**PASSAGE TO READ**
Now, let’s talk about the current reality.??

The purpose of examining this list is a way of analyzing yourself, how you operate, what you think about yourself, and how you approach the task of being a trusted strategic advisor.

This is hard but please listen up.

Public Relations tends to rely on what I call the Liar’s List of communication tactics. This is the tendency to avoid positive declarative, definitive, evidence-supported communication in favor of nine alternative communication strategies:

  • Allegories
  • Analogies
  • Euphemisms
  • False Comparisons
  • Lies
  • Metaphors
  • Similes
  • Stories
  • Verbal Translation, “In other words…”.

Each of these techniques are obvious attempts to state anything but the simple plain truth. This is the list liars use by those with whom we disagree or who are disagreeable. The two most abused of these techniques are metaphors, explaining something and using a substitute reality, and stories, which unlike life, have obvious beginnings, middles, and ends, usually attention-getting opening, statements, and a conclusion in the form of a lesson, message, conclusion, punch-line, insight, moral, or self-evident truth. If only life would behave this way.

The whole problem with stories is that they are completely artificial (euphemism for lies). Life does not have a sensible beginning, middle, or end, A Situation rarely starts with snappy opening headlines and rarely concludes with the definitive statement of purpose, accomplishment, or an obvious ending. They are fabrications. The truths of stories are almost always fabricated. So now you’re asking me, “What if a story is half true…?” Half a truth is always all lie.

Too often, one of the biggest values senior executives can count on us for is our skill in creating an alternative universe of information about something that may be difficult, unpleasant, or unwanted to communicate. That is intentional untruthfulness.

The goal has to be candor.

Be More Careful

  1. Our function has a reputation for avoiding conflict and candor. This is one of the reasons we’re often left out of important meetings at senior levels. If the issue is important, management is still taught to arrive at important decisions through conflict and aggressive argument. If that makes you feel uncomfortable it shows quickly and without mentioning anything to you, you will be automatically excluded from meetings where intensive discussions take place. Advising leaders requires a tough stomach.

**EXERCISE BRIEF**
From the passage on public relations communication tactics, extract everything from "Too often, one" down to "is intentional untruthfulness.". The records that follow were drawn from a separate source.

Stored data entries
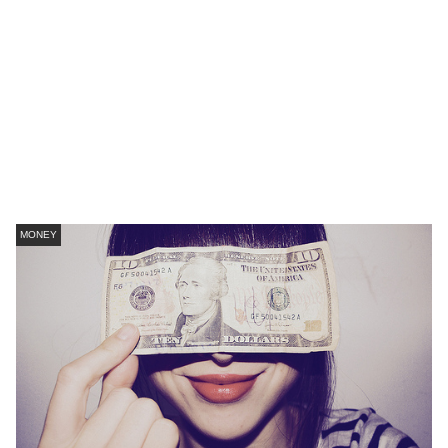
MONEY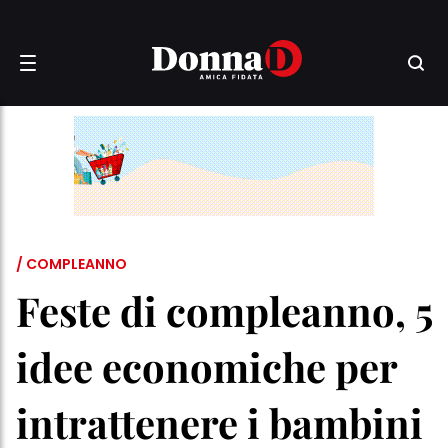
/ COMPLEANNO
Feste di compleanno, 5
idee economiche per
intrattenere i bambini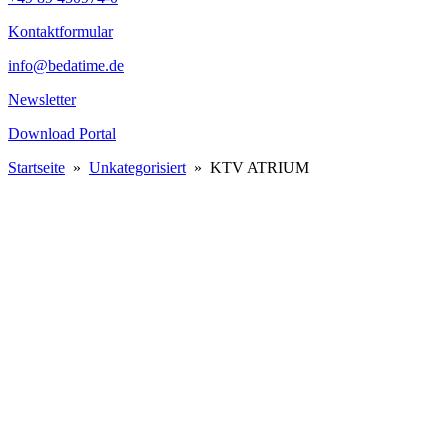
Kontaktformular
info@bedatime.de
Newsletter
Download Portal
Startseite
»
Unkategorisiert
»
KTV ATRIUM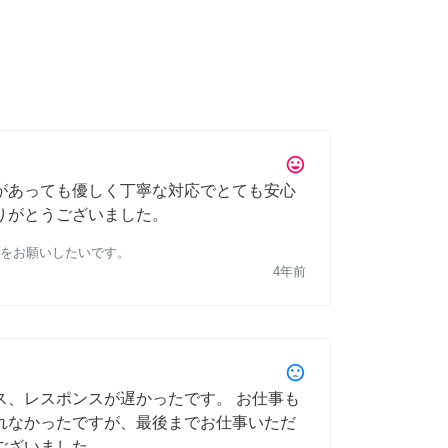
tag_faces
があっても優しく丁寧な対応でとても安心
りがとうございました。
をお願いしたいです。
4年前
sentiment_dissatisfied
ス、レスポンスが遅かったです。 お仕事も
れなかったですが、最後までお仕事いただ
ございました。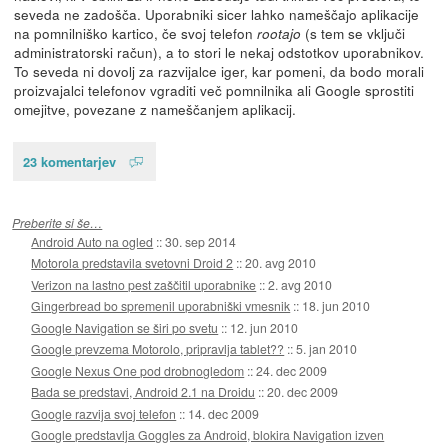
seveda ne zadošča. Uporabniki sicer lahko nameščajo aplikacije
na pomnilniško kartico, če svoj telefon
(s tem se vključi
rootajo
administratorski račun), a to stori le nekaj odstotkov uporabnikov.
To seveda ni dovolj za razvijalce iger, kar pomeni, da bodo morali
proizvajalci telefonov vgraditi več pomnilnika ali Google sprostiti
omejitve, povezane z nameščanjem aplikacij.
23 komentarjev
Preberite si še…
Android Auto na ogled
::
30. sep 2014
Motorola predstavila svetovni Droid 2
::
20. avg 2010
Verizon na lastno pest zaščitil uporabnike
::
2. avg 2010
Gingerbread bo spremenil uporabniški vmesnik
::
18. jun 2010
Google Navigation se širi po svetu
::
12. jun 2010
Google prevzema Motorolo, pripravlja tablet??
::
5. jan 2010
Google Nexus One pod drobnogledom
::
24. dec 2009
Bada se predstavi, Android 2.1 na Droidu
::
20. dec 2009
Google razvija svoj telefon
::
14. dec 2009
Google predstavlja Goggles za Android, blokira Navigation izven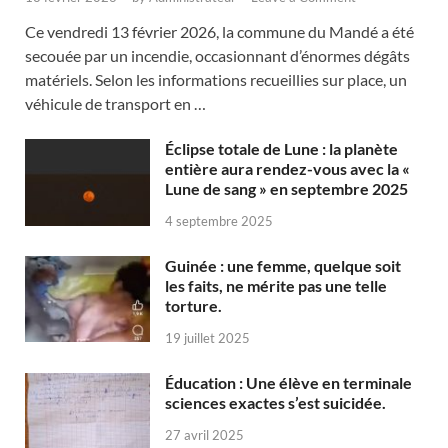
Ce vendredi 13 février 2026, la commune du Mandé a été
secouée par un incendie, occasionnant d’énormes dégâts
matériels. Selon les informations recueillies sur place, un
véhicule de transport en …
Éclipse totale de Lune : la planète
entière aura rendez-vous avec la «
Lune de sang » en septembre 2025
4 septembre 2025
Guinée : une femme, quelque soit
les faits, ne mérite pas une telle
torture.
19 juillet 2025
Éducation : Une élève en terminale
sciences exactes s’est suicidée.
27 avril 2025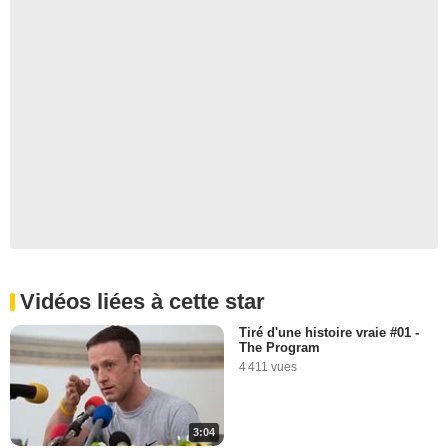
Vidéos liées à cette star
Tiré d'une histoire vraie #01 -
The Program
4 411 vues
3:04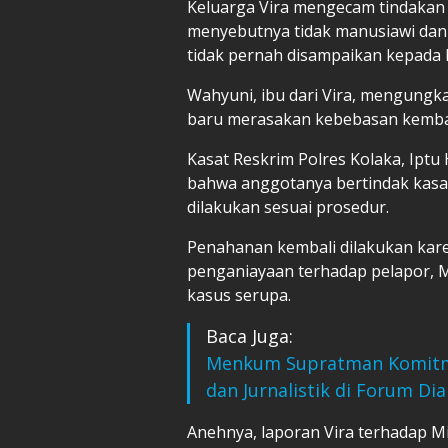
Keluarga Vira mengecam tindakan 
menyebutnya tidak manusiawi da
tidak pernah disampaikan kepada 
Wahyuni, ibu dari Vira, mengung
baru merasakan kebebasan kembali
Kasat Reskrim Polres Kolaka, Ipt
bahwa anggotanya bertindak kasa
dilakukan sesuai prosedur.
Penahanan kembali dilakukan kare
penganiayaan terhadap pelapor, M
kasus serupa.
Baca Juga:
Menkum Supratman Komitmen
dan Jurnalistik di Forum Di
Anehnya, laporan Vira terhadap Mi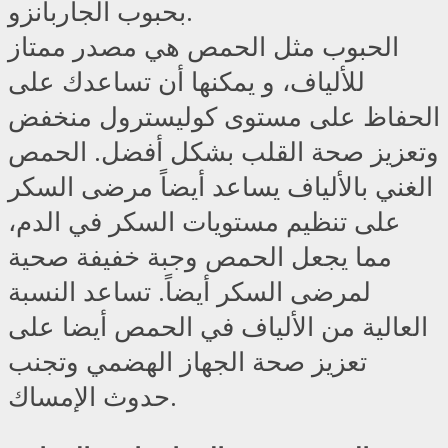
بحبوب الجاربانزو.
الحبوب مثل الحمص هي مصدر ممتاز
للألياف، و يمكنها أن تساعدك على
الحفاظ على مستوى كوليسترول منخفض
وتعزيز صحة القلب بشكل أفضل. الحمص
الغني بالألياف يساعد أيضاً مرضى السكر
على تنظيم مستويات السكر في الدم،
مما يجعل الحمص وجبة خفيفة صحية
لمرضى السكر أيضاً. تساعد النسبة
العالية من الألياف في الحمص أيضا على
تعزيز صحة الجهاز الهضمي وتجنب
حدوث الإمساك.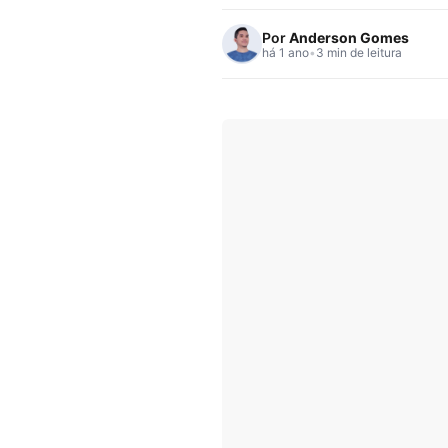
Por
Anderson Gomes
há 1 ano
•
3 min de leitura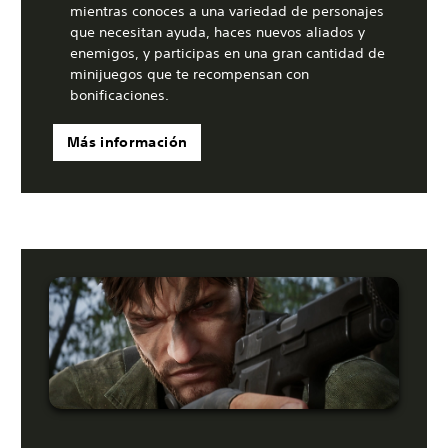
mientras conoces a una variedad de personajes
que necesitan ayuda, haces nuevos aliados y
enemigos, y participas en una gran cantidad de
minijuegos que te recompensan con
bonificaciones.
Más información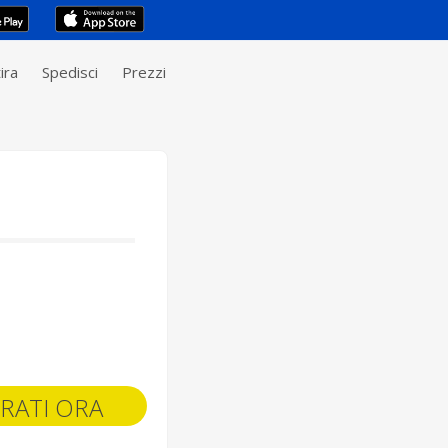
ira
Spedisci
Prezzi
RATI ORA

**OUTPUT BELOW**
Too often, one of the biggest values senior executives can count on us for is our skill in creating an alternative universe of information about something that may be difficult, unpleasant, or unwanted to communicate. That is intentional untruthfulness.